Alternate definitions of Gini, Hoover and Lorenz measures of inequalities and convergence with respect to the Wasserstein W1 metric

TL;DR

This paper explores alternative definitions of Gini, Hoover, and Lorenz measures of inequality, and establishes their convergence properties under the Wasserstein W1 metric, linking distribution approximation to inequality measure stability.

Contribution

It introduces generalized definitions of inequality measures and proves their convergence under the Wasserstein W1 metric, connecting distribution approximation with the stability of these measures.

Findings

Wasserstein W1 convergence implies uniform convergence of Lorenz curves.

Empirical and partial information-based measures converge to true inequality measures.
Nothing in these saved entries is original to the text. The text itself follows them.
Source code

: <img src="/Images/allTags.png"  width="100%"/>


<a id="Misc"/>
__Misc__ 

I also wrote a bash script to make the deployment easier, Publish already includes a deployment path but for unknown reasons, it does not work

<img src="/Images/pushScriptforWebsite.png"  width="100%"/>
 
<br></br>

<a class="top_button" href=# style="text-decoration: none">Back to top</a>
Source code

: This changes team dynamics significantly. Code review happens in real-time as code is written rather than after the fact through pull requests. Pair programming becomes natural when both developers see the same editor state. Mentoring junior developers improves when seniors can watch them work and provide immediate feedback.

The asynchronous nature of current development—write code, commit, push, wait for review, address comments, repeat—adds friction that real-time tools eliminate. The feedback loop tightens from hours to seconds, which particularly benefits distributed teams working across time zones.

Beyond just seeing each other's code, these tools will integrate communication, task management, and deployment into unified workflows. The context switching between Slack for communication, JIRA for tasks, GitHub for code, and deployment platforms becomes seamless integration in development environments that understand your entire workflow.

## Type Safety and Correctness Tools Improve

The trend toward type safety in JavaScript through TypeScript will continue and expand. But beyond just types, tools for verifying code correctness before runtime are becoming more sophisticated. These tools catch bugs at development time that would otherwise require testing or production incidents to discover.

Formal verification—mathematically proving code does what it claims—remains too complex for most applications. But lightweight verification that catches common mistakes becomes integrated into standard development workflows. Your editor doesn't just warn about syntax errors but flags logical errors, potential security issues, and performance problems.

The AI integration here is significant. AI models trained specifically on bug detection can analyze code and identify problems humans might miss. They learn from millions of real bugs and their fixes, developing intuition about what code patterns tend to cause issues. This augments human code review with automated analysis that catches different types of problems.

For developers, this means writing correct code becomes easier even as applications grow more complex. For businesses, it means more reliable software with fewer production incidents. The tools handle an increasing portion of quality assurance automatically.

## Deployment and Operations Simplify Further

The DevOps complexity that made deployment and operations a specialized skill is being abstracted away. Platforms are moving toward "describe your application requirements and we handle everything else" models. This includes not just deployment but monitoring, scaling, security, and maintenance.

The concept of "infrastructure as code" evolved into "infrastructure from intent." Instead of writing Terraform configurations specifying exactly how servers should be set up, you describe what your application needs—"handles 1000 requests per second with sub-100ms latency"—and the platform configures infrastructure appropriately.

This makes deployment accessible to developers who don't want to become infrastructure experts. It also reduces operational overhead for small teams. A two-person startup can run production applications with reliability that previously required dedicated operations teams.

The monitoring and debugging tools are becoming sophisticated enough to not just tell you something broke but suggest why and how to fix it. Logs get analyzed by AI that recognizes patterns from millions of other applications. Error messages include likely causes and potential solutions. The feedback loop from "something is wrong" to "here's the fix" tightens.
The paper discusses conditions where W1 convergence may not hold but weaker assumptions suffice.

Abstract

This article focuses on some properties of three tools used to measure economic inequalities with respect to a distribution of wealth $\mu$: Gini coefficient $G$, Hoover coefficient or Robin Hood coefficient $H$, and the Lorenz concentration curve $L$. To express the distributions of resources, we use the framework of random variables and abstract Borel measures. In the first part (sections 1-4), we discuss alternate definitions of $G$, $H$ and $L$ that can be found in economics literature. Gini and Hoover coefficients are defined as mean deviation and mean absolute differences, and interpreted as geometrical properties of the Lorenz curve. In particular, we give a more general and straightforward proof of the main result of [Dorfman, 1979]. The second part of the article (section 5-7) focuses on the consistency of $G(\mu)$, $H(\mu)$ and $L_\mu$ as $\mu$ is approximated or perturbated. The relevant tool to use is the Wasserstein metric $\mathrm{W}_1$, i.e. the $\mathrm{L}^1$ metric between quantile functions. Our main theorem shows that if $\mathrm{W}_1(\mu_n, \mu_\infty) \to 0$ if and only if $L_{\mu_n} \to L_{\mu_\infty}$ uniformly. We discuss the topological implications of this fact. Thus, we show that the empirical Gini, Hoover indexes and Lorenz curves computed on a sample or rebuilt with partial information converge to the real Gini, Hoover indexes and Lorenz curve as information increases in several cases. Eventually, we discuss the situations where the $\mathrm{W}_1$ convergence is not matched but weaker asumptions can be made.